Dataset entries
▶

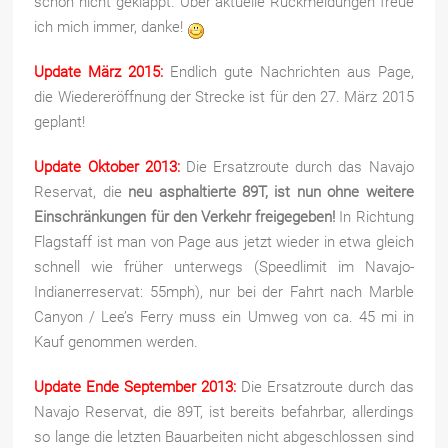
schon nicht geklappt. Über aktuelle Rückmeldungen freue
ich mich immer, danke!
Update März 2015:
Endlich gute Nachrichten aus Page,
die Wiedereröffnung der Strecke ist für den 27. März 2015
geplant!
Update Oktober 2013:
Die Ersatzroute durch das Navajo
Reservat, die
neu asphaltierte 89T, ist nun ohne weitere
Einschränkungen für den Verkehr freigegeben!
In Richtung
Flagstaff ist man von Page aus jetzt wieder in etwa gleich
schnell wie früher unterwegs (Speedlimit im Navajo-
Indianerreservat: 55mph), nur bei der Fahrt nach Marble
Canyon / Lee’s Ferry muss ein Umweg von ca. 45 mi in
Kauf genommen werden.
Update Ende September 2013:
Die Ersatzroute durch das
Navajo Reservat, die 89T, ist bereits befahrbar, allerdings
so lange die letzten Bauarbeiten nicht abgeschlossen sind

◀

(WHAT YOU WILL DO) Each line in the data that holds the word "nicht" must be copied.

(TASK RESPONSE)
schon nicht geklappt. Über aktuelle Rückmeldungen freue
so lange die letzten Bauarbeiten nicht abgeschlossen sind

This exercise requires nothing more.